Estar em casa



Então aqui estou a caminho de Atenas, oscilando entre a ansiedade e a calma. Com o pensamento muitas vezes no Tomé, o que me faz chorar e rir nos locais mais estranhos... trouxe a t-shirt que ele tem vestida comigo. E depois de escrever este texto não podia escolher outra imagem senão esta.

É engraçado como tantas pessoas pensam que sou uma pessoa calma. Já expliquei que não sou calma, sou controlada. Se não fosse controlada não poderia viver uma vida normal. 

Nós, as pessoas "calmas" aprendemos cedo que é mais difícil voltar a controlar-se depois do descontrole do que manter o controlo logo de inicio. E geralmente aprendemos isso no decurso de uma infância bizarra. Eu diria que bizarra é uma óptima palavra para descrever.

Adoro ler descrições dos adultos do ponto de vista das crianças, são tão incrivelmente incisivas. Como ainda não têm véus conseguem ver de formas que já não conseguimos ver-nos, nem conseguimos ver os outros. Com uma mistura de incredulidade e bom senso.

No mundo das crianças os adultos não fazem sentido. E não acho de todo que estejam a ver mal. Normalmente resta tão pouco de selvagem em nós ao fim da infância que dificilmente somos reais. Comportamos-nos como personagens de uma história que escolhemos para nós próprios e encaixamos os outros nessas história. Até as crianças. 

O caso é que como crianças compreendemos muito mais do que se imagina. Lembro-me perfeitamente de perceber que os adultos estavam a actuar, simplesmente não percebia porquê. Era muito assustador. Seria eu a única pessoa a sério e os outros todos actores?
É tão assustador que temos que afastar essa ideia da cabeça sob risco de enlouquecer. 
E enterrá-la num sitio tão remoto que já nem nos lembramos dele.

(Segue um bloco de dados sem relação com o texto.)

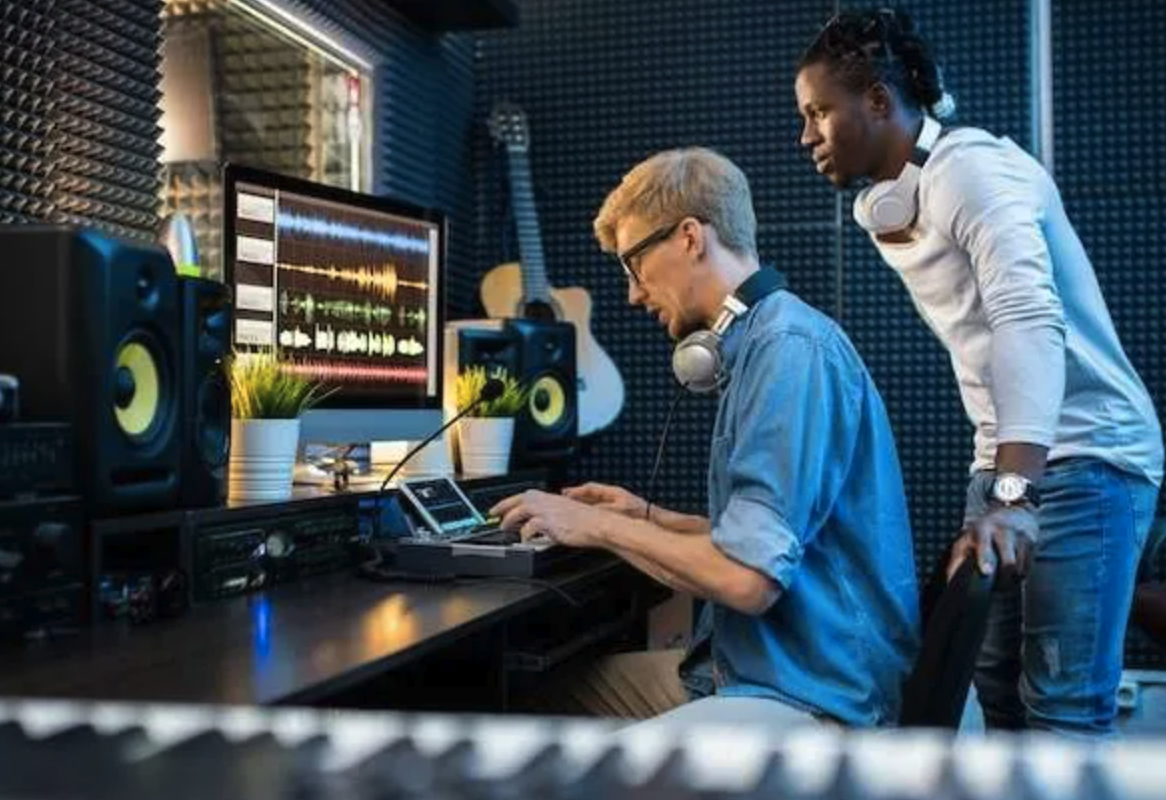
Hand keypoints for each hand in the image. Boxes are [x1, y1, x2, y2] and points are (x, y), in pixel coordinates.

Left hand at [489, 490, 609, 547]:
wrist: (599, 524)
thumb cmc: (588, 521)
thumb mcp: (567, 513)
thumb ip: (553, 515)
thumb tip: (541, 524)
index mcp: (551, 498)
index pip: (525, 495)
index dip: (510, 500)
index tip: (502, 506)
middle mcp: (547, 502)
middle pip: (519, 500)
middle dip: (503, 506)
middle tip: (493, 514)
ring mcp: (548, 511)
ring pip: (520, 511)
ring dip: (509, 520)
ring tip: (505, 528)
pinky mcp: (550, 523)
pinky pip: (530, 527)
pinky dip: (525, 534)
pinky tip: (525, 539)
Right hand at [562, 482, 647, 519]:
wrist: (652, 519)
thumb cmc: (640, 513)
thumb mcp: (620, 509)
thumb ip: (603, 508)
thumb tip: (589, 509)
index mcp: (612, 492)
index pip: (590, 487)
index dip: (577, 490)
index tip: (566, 493)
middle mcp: (611, 495)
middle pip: (589, 493)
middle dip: (576, 495)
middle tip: (563, 497)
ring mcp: (612, 502)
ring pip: (592, 501)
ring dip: (581, 502)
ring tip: (569, 505)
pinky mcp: (614, 511)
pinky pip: (597, 508)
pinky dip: (588, 510)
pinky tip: (583, 516)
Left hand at [946, 504, 1039, 581]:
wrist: (1013, 513)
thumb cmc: (984, 531)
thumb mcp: (967, 539)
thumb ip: (957, 560)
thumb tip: (950, 583)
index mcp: (983, 530)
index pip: (984, 544)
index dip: (985, 558)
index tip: (986, 571)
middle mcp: (1003, 532)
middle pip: (1008, 561)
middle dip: (1004, 578)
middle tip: (997, 588)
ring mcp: (1020, 537)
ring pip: (1019, 569)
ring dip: (1011, 580)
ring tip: (1002, 581)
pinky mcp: (1032, 544)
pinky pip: (1027, 569)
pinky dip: (1019, 576)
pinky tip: (1012, 573)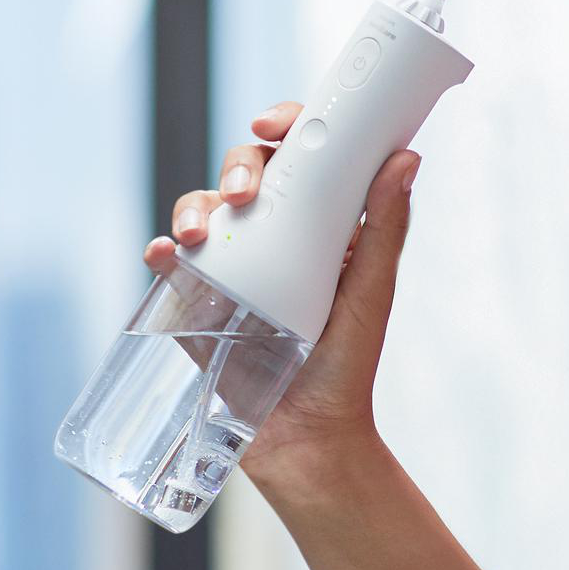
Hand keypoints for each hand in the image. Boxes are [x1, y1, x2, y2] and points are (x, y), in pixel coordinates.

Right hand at [145, 100, 422, 480]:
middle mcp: (274, 241)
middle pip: (246, 176)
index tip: (276, 125)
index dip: (285, 128)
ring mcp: (232, 270)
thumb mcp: (369, 294)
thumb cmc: (347, 369)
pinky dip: (162, 252)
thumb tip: (406, 158)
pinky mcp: (199, 305)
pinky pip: (172, 267)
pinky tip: (165, 254)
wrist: (307, 443)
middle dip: (237, 168)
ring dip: (195, 207)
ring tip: (198, 234)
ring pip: (205, 212)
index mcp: (320, 228)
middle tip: (245, 193)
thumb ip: (386, 229)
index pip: (300, 160)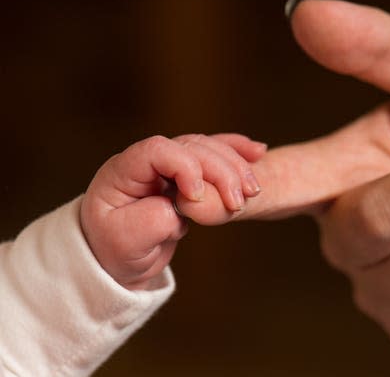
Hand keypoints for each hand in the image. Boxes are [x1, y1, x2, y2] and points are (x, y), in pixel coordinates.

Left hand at [80, 134, 265, 289]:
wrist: (117, 259)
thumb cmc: (115, 250)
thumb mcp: (126, 242)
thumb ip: (154, 220)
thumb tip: (186, 204)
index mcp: (124, 170)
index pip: (159, 150)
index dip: (185, 167)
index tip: (195, 198)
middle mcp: (148, 161)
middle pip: (191, 147)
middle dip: (219, 171)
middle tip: (238, 202)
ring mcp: (169, 164)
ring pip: (208, 149)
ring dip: (235, 166)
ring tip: (252, 191)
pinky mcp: (187, 174)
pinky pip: (214, 155)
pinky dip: (236, 153)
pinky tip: (258, 152)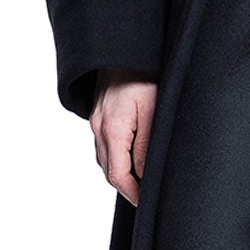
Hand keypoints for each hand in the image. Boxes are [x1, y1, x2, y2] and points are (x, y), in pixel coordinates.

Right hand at [91, 70, 157, 204]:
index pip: (118, 175)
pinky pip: (104, 144)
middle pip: (109, 171)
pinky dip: (116, 157)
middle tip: (146, 198)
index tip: (147, 203)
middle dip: (127, 187)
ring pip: (105, 158)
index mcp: (112, 130)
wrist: (123, 46)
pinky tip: (130, 157)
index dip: (133, 194)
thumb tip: (147, 176)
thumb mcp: (153, 110)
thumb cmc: (143, 74)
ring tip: (141, 182)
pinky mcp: (99, 113)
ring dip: (121, 173)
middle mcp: (99, 128)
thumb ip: (147, 145)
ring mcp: (96, 120)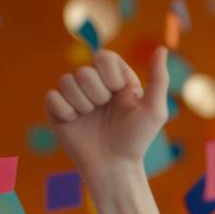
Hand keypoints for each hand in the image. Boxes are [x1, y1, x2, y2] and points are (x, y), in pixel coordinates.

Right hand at [45, 48, 168, 180]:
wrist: (113, 166)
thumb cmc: (136, 139)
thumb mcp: (154, 110)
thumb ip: (158, 79)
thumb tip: (162, 48)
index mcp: (116, 78)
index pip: (104, 57)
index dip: (110, 76)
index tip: (119, 95)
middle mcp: (94, 83)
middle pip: (84, 71)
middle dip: (98, 95)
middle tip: (105, 111)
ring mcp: (74, 95)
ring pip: (66, 81)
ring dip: (82, 104)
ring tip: (91, 118)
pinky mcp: (58, 109)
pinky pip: (52, 97)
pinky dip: (65, 111)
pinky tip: (75, 122)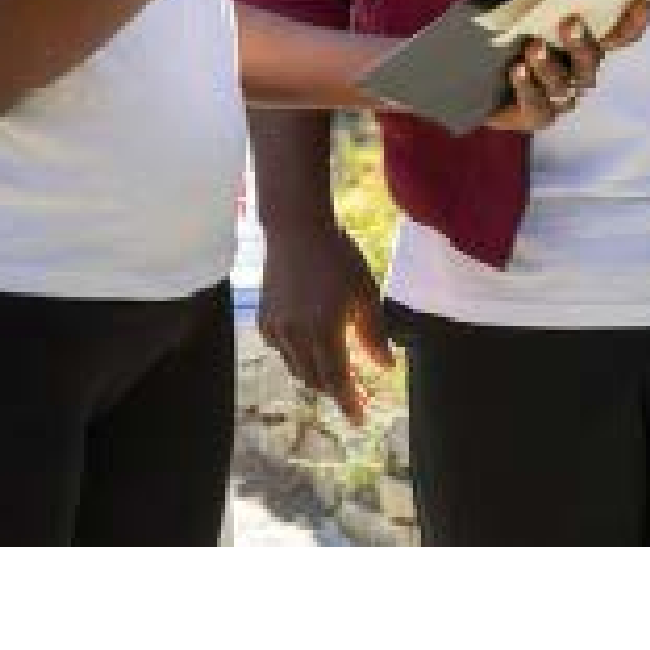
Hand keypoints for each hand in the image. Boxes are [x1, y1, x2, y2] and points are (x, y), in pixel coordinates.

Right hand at [257, 219, 394, 423]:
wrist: (296, 229)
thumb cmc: (338, 256)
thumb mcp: (365, 292)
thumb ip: (374, 333)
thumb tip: (385, 366)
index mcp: (324, 329)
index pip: (338, 380)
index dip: (349, 403)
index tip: (360, 420)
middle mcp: (296, 334)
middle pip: (316, 380)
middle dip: (337, 389)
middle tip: (357, 389)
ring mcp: (276, 328)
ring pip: (297, 368)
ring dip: (318, 374)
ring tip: (337, 365)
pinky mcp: (263, 320)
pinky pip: (282, 351)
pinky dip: (298, 355)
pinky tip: (311, 342)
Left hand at [481, 0, 649, 132]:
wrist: (477, 77)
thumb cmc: (505, 32)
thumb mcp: (522, 6)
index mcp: (586, 43)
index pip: (619, 36)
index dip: (633, 21)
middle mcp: (581, 72)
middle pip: (590, 60)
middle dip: (581, 41)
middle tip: (568, 22)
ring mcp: (562, 97)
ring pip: (563, 84)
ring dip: (547, 65)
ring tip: (532, 47)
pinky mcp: (538, 116)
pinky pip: (538, 106)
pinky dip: (527, 87)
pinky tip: (517, 70)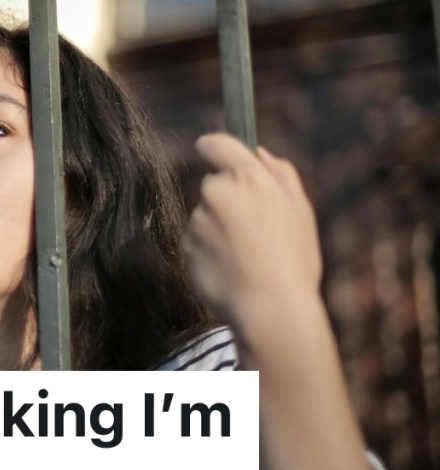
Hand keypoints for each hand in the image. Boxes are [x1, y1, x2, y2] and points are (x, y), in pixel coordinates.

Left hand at [183, 133, 322, 327]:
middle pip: (213, 184)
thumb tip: (258, 153)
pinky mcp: (186, 247)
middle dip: (229, 198)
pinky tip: (232, 268)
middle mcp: (216, 193)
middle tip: (256, 228)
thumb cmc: (293, 259)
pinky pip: (198, 241)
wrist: (270, 309)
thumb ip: (280, 174)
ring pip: (206, 215)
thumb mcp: (300, 210)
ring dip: (220, 227)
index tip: (217, 156)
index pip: (215, 143)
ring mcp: (197, 221)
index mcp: (247, 178)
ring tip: (248, 255)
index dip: (215, 148)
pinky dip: (210, 250)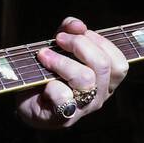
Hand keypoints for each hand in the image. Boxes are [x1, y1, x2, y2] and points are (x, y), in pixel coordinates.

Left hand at [14, 16, 128, 129]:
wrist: (25, 100)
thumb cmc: (46, 71)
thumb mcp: (59, 46)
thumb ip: (69, 31)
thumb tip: (77, 25)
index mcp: (106, 81)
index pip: (119, 63)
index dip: (100, 42)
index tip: (78, 32)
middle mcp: (99, 96)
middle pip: (103, 66)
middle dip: (79, 45)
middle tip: (58, 40)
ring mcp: (82, 108)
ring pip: (85, 79)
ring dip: (61, 61)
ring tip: (43, 55)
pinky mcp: (62, 117)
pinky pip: (63, 97)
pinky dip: (51, 85)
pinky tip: (42, 82)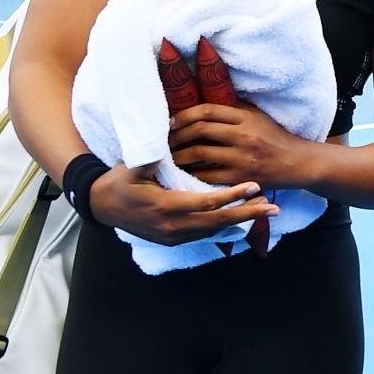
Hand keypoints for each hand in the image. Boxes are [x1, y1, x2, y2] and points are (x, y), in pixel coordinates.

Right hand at [89, 165, 277, 246]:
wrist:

Lembro-me claramente de um dia hà muitos anos com a minha amiga Maria João, O exercício era fechar os olhos e dizer como saberia que tinha chegado a casa. O que me veio à mente foi uma caminho no meio de ervas altas e uma fila de pessoas que vinha ao meu encontro. Á frente vinha um homem jovem com barba que olhava para mim nos olhos. 
Quando abri os olhos sabia a resposta, saberei quando chegar a casa porque serei recebida sem medo nos olhos. Sem cautela. De uma forma selvagem.

Há poucos momentos assim. No meu trabalho como terapeuta sei que é comum as pessoas passarem pela vida sem isto. Sem estarem com outro sem medo e sem que outros estejam com elas sem medo. Pode parecer repetitivo mas é a tal coisa do coração aberto. Não sei dizer de outra maneira. E é muito mais do que dizer Namasté. 

Não acho que devamos estar de coração aberto a toda a hora. Temos que saber pesar e medir os riscos. Há por aí tanta gente que está em sofrimento e que ataca antes de fazer perguntas. O coração é demasiado precioso para ser exposto desprotegido. Mas é essencial encontrar sítios onde largar o personagem ou parte dele e treinar esse estado, de estar em casa. Os nossos corações magoados precisam disso para poder recuperar. Pelo menos o meu precisa, e o teu?